Data under study Start Marker
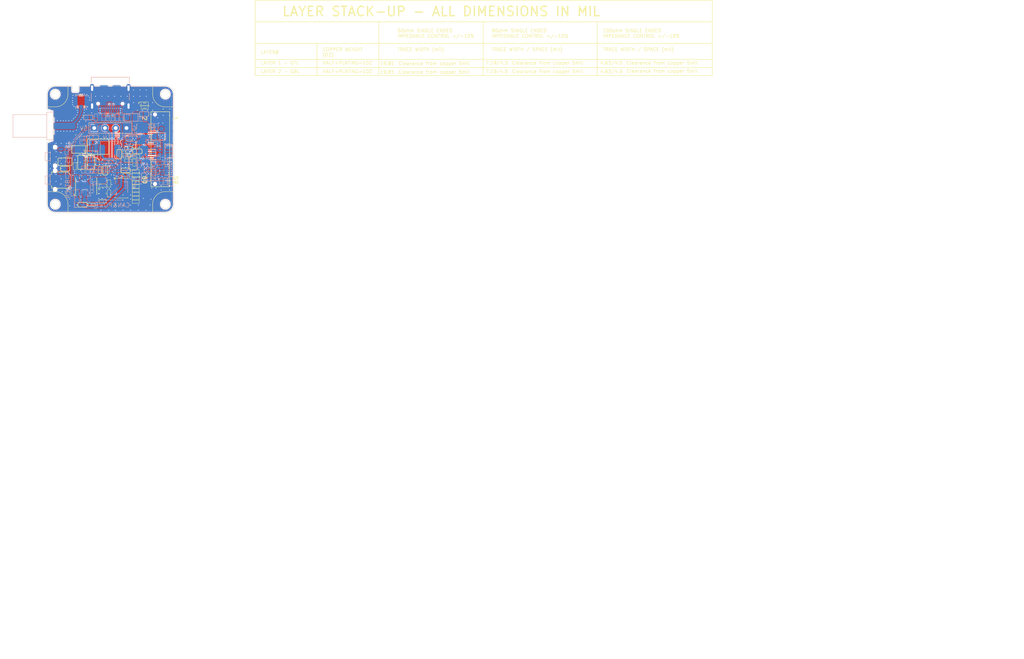
<source format=kicad_pcb>
(kicad_pcb
	(version 20240108)
	(generator "pcbnew")
	(generator_version "8.0")
	(general
		(thickness 1.6)
		(legacy_teardrops no)
	)
	(paper "A4")
	(layers
		(0 "F.Cu" signal)
		(31 "B.Cu" signal)
		(32 "B.Adhes" user "B.Adhesive")
		(33 "F.Adhes" user "F.Adhesive")
		(34 "B.Paste" user)
		(35 "F.Paste" user)
		(36 "B.SilkS" user "B.Silkscreen")
		(37 "F.SilkS" user "F.Silkscreen")
		(38 "B.Mask" user)
		(39 "F.Mask" user)
		(40 "Dwgs.User" user "User.Drawings")
		(41 "Cmts.User" user "User.Comments")
		(42 "Eco1.User" user "User.Eco1")
		(43 "Eco2.User" user "User.Eco2")
		(44 "Edge.Cuts" user)
		(45 "Margin" user)
		(46 "B.CrtYd" user "B.Courtyard")
		(47 "F.CrtYd" user "F.Courtyard")
		(48 "B.Fab" user)
		(49 "F.Fab" user)
		(50 "User.1" user)
		(51 "User.2" user)
		(52 "User.3" user)
		(53 "User.4" user)
		(54 "User.5" user)
		(55 "User.6" user)
		(56 "User.7" user)
		(57 "User.8" user)
		(58 "User.9" user)
	)
	(setup
		(pad_to_mask_clearance 0)
		(allow_soldermask_bridges_in_footprints no)
		(pcbplotparams
			(layerselection 0x00010fc_ffffffff)
			(plot_on_all_layers_selection 0x0000000_00000000)
			(disableapertmacros no)
			(usegerberextensions no)
			(usegerberattributes yes)
			(usegerberadvancedattributes yes)
			(creategerberjobfile yes)
			(dashed_line_dash_ratio 12.000000)
			(dashed_line_gap_ratio 3.000000)
			(svgprecision 4)
			(plotframeref no)
			(viasonmask no)
			(mode 1)
			(useauxorigin no)
			(hpglpennumber 1)
			(hpglpenspeed 20)
			(hpglpendiameter 15.000000)
			(pdf_front_fp_property_popups yes)
			(pdf_back_fp_property_popups yes)
			(dxfpolygonmode yes)
			(dxfimperialunits yes)
			(dxfusepcbnewfont yes)
			(psnegative no)
			(psa4output no)
			(plotreference no)
			(plotvalue no)
			(plotfptext no)
			(plotinvisibletext no)
			(sketchpadsonfab no)
			(subtractmaskfromsilk no)
			(outputformat 1)
			(mirror no)
			(drillshape 0)
			(scaleselection 1)
			(outputdirectory "reCamera Gimbal_gerber/")
		)
	)
	(net 0 "")
	(net 1 "DC_IN")
	(net 2 "GND")
	(net 3 "/03 Power/DCDC_VCC")
	(net 4 "Net-(U1-AAM)")
	(net 5 "Net-(U1-SW)")
	(net 6 "Net-(C5-Pad1)")
	(net 7 "DCDC_5V")
	(net 8 "Net-(C9-Pad1)")
	(net 9 "Net-(C9-Pad2)")
	(net 10 "nRESET")
	(net 11 "UPGRAD_KEY{slash}WL_BT_EN")
	(net 12 "+3V3")
	(net 13 "Net-(Q2-G)")
	(net 14 "SD0_PWR_3V3")
	(net 15 "USB_5V")
	(net 16 "CAN_5V")
	(net 17 "CAN_3V3")
	(net 18 "SDIO_CLK{slash}3V3")
	(net 19 "Net-(U2-OSC2)")
	(net 20 "Net-(U2-OSC1)")
	(net 21 "VIN")
	(net 22 "Net-(C31-Pad1)")
	(net 23 "Net-(D4--)")
	(net 24 "Net-(U4-EN)")
	(net 25 "/03 Power/USBC_D_N")
	(net 26 "/03 Power/USBC_D_P")
	(net 27 "Net-(USB1-A4{slash}B9{slash}VBUS)")
	(net 28 "/04 CAN/CAN_H")
	(net 29 "/04 CAN/CAN_L")
	(net 30 "Net-(FB3-Pad2)")
	(net 31 "Net-(FB4-Pad2)")
	(net 32 "EPHY_TX_P")
	(net 33 "Net-(J1-Pad52)")
	(net 34 "SDIO_CD{slash}3V3")
	(net 35 "IIC1_SDA")
	(net 36 "EPHY_RX_N")
	(net 37 "SDIO_D2{slash}3V3")
	(net 38 "unconnected-(J1-Pad45)")
	(net 39 "unconnected-(J1-Pad51)")
	(net 40 "BT_UART_CTS")
	(net 41 "SD1_CLK")
	(net 42 "unconnected-(J1-Pad47)")
	(net 43 "BT_UART_TX")
	(net 44 "SDIO_D3{slash}3V3")
	(net 45 "EPHY_RX_P")
	(net 46 "IIC1_SCL")
	(net 47 "USB_DET")
	(net 48 "USB_D_P")
	(net 49 "USB_D_N")
	(net 50 "unconnected-(J1-Pad37)")
	(net 51 "SD0_PWR_EN")
	(net 52 "SD1_D1")
	(net 53 "DEBUG_UART0_TX")
	(net 54 "unconnected-(J1-Pad49)")
	(net 55 "unconnected-(J1-Pad41)")
	(net 56 "RESERVE1")
	(net 57 "SDIO_CMD{slash}3V3")
	(net 58 "DEBUG_UART0_RX")
	(net 59 "BT_UART_RTS")
	(net 60 "SD1_D0")
	(net 61 "unconnected-(J1-Pad39)")
	(net 62 "SD1_D2")
	(net 63 "IIC2_SCL")
	(net 64 "PWR_WAKEUP1")
	(net 65 "SD1_D3")
	(net 66 "RESERVE2")
	(net 67 "EPHY_TX_N")
	(net 68 "SDIO_D0{slash}3V3")
	(net 69 "SDIO_D1{slash}3V3")
	(net 70 "unconnected-(J1-Pad43)")
	(net 71 "GPIO12")
	(net 72 "GPIO13")
	(net 73 "IIC2_SDA")
	(net 74 "BT_UART1_RX")
	(net 75 "/04 CAN/CANH")
	(net 76 "/04 CAN/CANL")
	(net 77 "Net-(Q1-C)")
	(net 78 "Net-(Q3-G)")
	(net 79 "Net-(Q4-G)")
	(net 80 "Net-(USB1-A5{slash}CC1)")
	(net 81 "Net-(USB1-B5{slash}CC2)")
	(net 82 "/03 Power/5V_DC_EN")
	(net 83 "Net-(U1-FB)")
	(net 84 "Net-(R10-Pad2)")
	(net 85 "Net-(U1-BST)")
	(net 86 "Net-(U3-S)")
	(net 87 "Net-(U2-SCK)")
	(net 88 "Net-(U2-nCS)")
	(net 89 "Net-(U2-SDI)")
	(net 90 "Net-(U2-SDO)")
	(net 91 "Net-(U2-~{INT})")
	(net 92 "Net-(R35-Pad2)")
	(net 93 "Net-(R37-Pad2)")
	(net 94 "unconnected-(U2-CLKO{slash}SOF-Pad3)")
	(net 95 "unconnected-(U2-~{INT0}{slash}GPIO0{slash}XSTBY-Pad9)")
	(net 96 "Net-(U2-TXCAN)")
	(net 97 "Net-(U2-RXCAN)")
	(net 98 "unconnected-(U2-~{INT1}{slash}GPIO1-Pad8)")
	(net 99 "unconnected-(USB1-A8{slash}SBU1-PadA8)")
	(net 100 "unconnected-(USB1-B8{slash}SBU2-PadB8)")
	(net 101 "/04 CAN/RF_LINE")
	(net 102 "SD1_CMD")
	(footprint "Resistor:R0402" (layer "F.Cu") (at 66 71.1 180))
	(footprint "Capacitor:C0402" (layer "F.Cu") (at 66.1 64.3))
	(footprint "Crystal:X4-SMD-2.0X1.6MM" (layer "F.Cu") (at 58.2 75.45 -90))
	(footprint "Misc:TP-D45MIL" (layer "F.Cu") (at 64.25 63.35))
	(footprint "Misc:TP-D45MIL" (layer "F.Cu") (at 55.7 57.6 180))
	(footprint "Resistor:R0402" (layer "F.Cu") (at 64.2 64.7 180))
	(footprint "Resistor:R0805" (layer "F.Cu") (at 55.4 68.1 90))
	(footprint "Capacitor:C0402" (layer "F.Cu") (at 63.3 66.2 -90))
	(footprint "Resistor:R0402" (layer "F.Cu") (at 51.6 69 -90))
	(footprint "Misc:TP-D45MIL" (layer "F.Cu") (at 62.65 78.05))
	(footprint "Capacitor:C0603" (layer "F.Cu") (at 58.8 70 90))
	(footprint "Capacitor:C0402" (layer "F.Cu") (at 58.2 73.6))
	(footprint "Capacitor:C0402" (layer "F.Cu") (at 55.6 78.1))
	(footprint "Misc:TP-D45MIL" (layer "F.Cu") (at 58.8 67.7 180))
	(footprint "Capacitor:C0603" (layer "F.Cu") (at 66.4 65.5))
	(footprint "Capacitor:C0402" (layer "F.Cu") (at 57 68.0945 -90))
	(footprint "Capacitor:C0603" (layer "F.Cu") (at 63.6 70 180))
	(footprint "Misc:TP-D45MIL" (layer "F.Cu") (at 53.5 63.2 180))
	(footprint "Misc:TP-D45MIL" (layer "F.Cu") (at 46.9 66.25))
	(footprint "Resistor:R0402" (layer "F.Cu") (at 59.7 75.45 -90))
	(footprint "Resistor:R0402" (layer "F.Cu") (at 66 75.6 180))
	(footprint "Resistor:R0805" (layer "F.Cu") (at 53.2 68.089 -90))
	(footprint "Capacitor:C0603" (layer "F.Cu") (at 62.1 66.2 -90))
	(footprint "Capacitor:C0402" (layer "F.Cu") (at 64.2 67.7 180))
	(footprint "Ic:SOIC8-1.27-5X4MM" (layer "F.Cu") (at 54.3 73.7))
	(footprint "Capacitor:C0402" (layer "F.Cu") (at 63.8 71.1 180))
	(footprint "Resistor:R0402" (layer "F.Cu") (at 66.1 66.7 180))
	(footprint "Connector:BTB60-Male-Female-0.5-17.7x4.4mm" (layer "F.Cu") (at 71.8 65 -90))
	(footprint "Capacitor:C0402" (layer "F.Cu") (at 57.6 70 90))
	(footprint "Misc:TP-D45MIL" (layer "F.Cu") (at 66.95 59.95))
	(footprint "Resistor:R0402" (layer "F.Cu") (at 66 72.9 180))
	(footprint "Misc:TP-D45MIL" (layer "F.Cu") (at 70.1 75.55 180))
	(footprint "Capacitor:C0805" (layer "F.Cu") (at 49.3 67.95 180))
	(footprint "Misc:TP-D45MIL"
		(layer "F.Cu")
		(uuid "87094859-1894-40f7-9b89-f06e0cfccf92")
		(at 67.95 77.65 -90)
		(property "Reference" "TP2"
			(at 0 0 90)
			(layer "F.Fab")
			(uuid "b08b50f7-8223-46aa-9edf-f13084d3bd74")
			(effects
				(font
					(size 0.381 0.381)
					(thickness 0.127)
				)
				(justify right bottom)
			)
		)
		(property "Value" "Test Point"
			(at 0 0 90)
			(layer "F.Fab")
			(uuid "829fc3c6-1bc1-4041-8715-6e90ea31ecee")
			(effects
				(font
					(size 1.27 1.27)
					(thickness 0.15)
				)
			)
		)
		(property "Footprint" "Misc:TP-D45MIL"
			(at 0 0 -90)
			(unlocked yes)
			(layer "F.Fab")
			(hide yes)
			(uuid "d9f47c0b-044c-479a-9e0a-09eb8367e6f9")
			(effects
				(font
					(size 1.27 1.27)
				)
			)
		)
		(property "Datasheet" ""
			(at 0 0 -90)
			(unlocked yes)
			(layer "F.Fab")
			(hide yes)
			(uuid "feb6b287-87c3-4cf7-9758-a20b8d96fcd1")
			(effects
				(font
					(size 1.27 1.27)
				)
			)
		)
		(property "Description" "Test Point;TP45C_SMD"
			(at 0 0 -90)
			(unlocked yes)
			(layer "F.Fab")
			(hide yes)
			(uuid "a9edefa2-baa3-4db2-952c-1526d1670576")
			(effects
				(font
					(size 1.27 1.27)
				)
			)
		)
		(property "Manufacturer" ""
			(at 0 0 -90)
			(unlocked yes)
			(layer "F.Fab")
			(hide yes)
			(uuid "9d94c4ec-f908-4363-b67d-401536cf25e4")
			(effects
				(font
					(size 1 1)
					(thickness 0.15)
				)
			)
		)
		(property "MPN" ""
			(at 0 0 -90)
			(unlocked yes)
			(layer "F.Fab")
			(hide yes)
			(uuid "3e7126bf-d2d0-4928-8e43-12797db1e43d")
			(effects
				(font
					(size 1 1)
					(thickness 0.15)
				)
			)
		)
		(property "SKU" "TP45C_SMD"
			(at 0 0 -90)
			(unlocked yes)
			(layer "F.Fab")
			(hide yes)
			(uuid "c0fd6586-88af-4376-9d3f-6b453c16ff26")
			(effects
				(font
					(size 1 1)
					(thickness 0.15)
				)
			)
		)
		(property "Part Type" "Test Point"
			(at 0 0 -90)
			(unlocked yes)
			(layer "F.Fab")
			(hide yes)
			(uuid "e67da2a8-3108-40f2-9ca7-47ebc646c691")
			(effects
				(font
					(size 1 1)
					(thickness 0.15)
				)
			)

... [1363039 chars truncated]
</source>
Data under study End Marker
Required action →
Using the data above, state the number of lines that contain the word "uuid"; add nothing else.

Problem solution →
10